Erlend Øye trotzt dem verregneten Herbst im Berliner Astra

Mit Gänseblümchen-Gitarrenpop und Reggae-Rhythmen konservieren Erlend Øye & The Rainbows den Sommer.

Norwegens musikalischer Nimmersatt Erlend Øye ist in diesem Jahr Unheilbringer und Freudenbotschafter zugleich: Traurig aber wahr, es wird kein weiteres Album von Whitest Boy Alive geben.
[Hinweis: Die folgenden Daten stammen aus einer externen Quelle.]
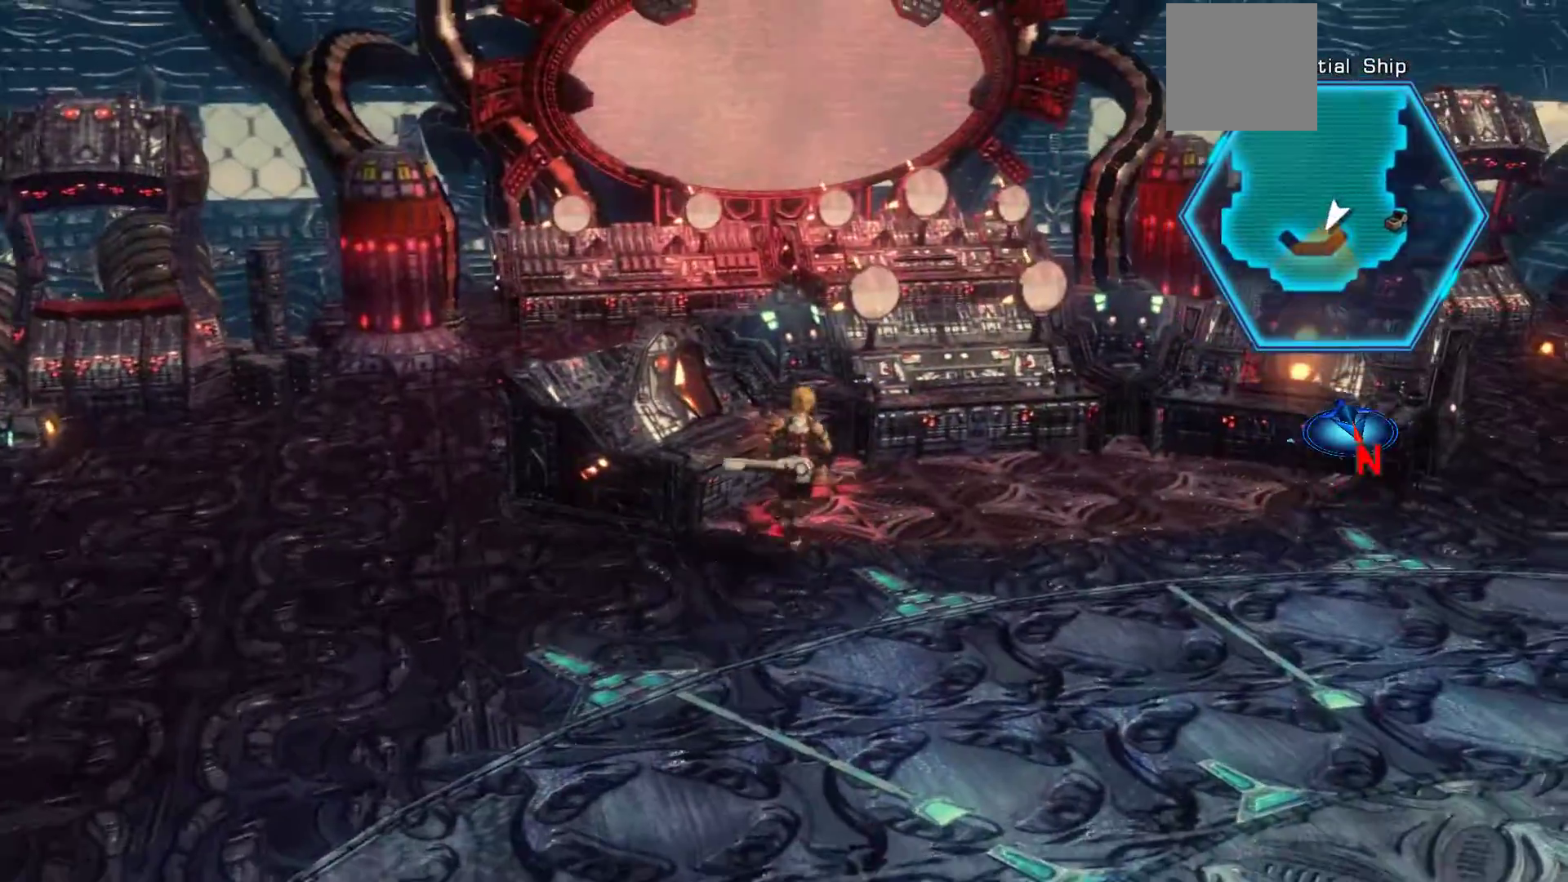
{"buttons": [], "left_stick": "up", "right_stick": "center", "events": [[100, "A", "down"], [233, "A", "up"], [317, "A", "down"], [450, "A", "up"]]}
Dafür erschien aber kürzlich Øyes zweites Solo-Werk LEGAO, das er gemeinsam mit der isländischen Reggae-Band Hjálmar aufgenommen hat.

Mit „Fence Me In“ wird der erste Hit gleich zu Beginn abgefeuert. Auf der neuen, verträumt spätsommerlichen Platte als auch live. Das Publikum bewegt sich zunächst schüchtern, doch beweist der Abend, dass LEGAO zum Mitwippen animiert. Mehr als die Musik von Øyes Band Kings Of Convenience und weniger als die von Whitest Boy Alive. Doch umso später der Abend, desto experimentierfreudiger die Musiker. Obwohl das aktuelle Album im Fokus steht, sind es vor allem italienische Songs, die für Überraschungsmomente sorgen und an Øyes aktuelle Wahlheimat Sizilien erinnern. So gleicht „Dico Ciao“ einer zuckersüßen Sprachunterrichtsstunde, während „La Prima Estate“ kollektives Tanzbeinschwingen mit sich bringt. Schade, dass LEGAO keines der beiden Tracks beinhaltet. Man wünscht sich mehr davon. Vielleicht sogar ein ganzes Album.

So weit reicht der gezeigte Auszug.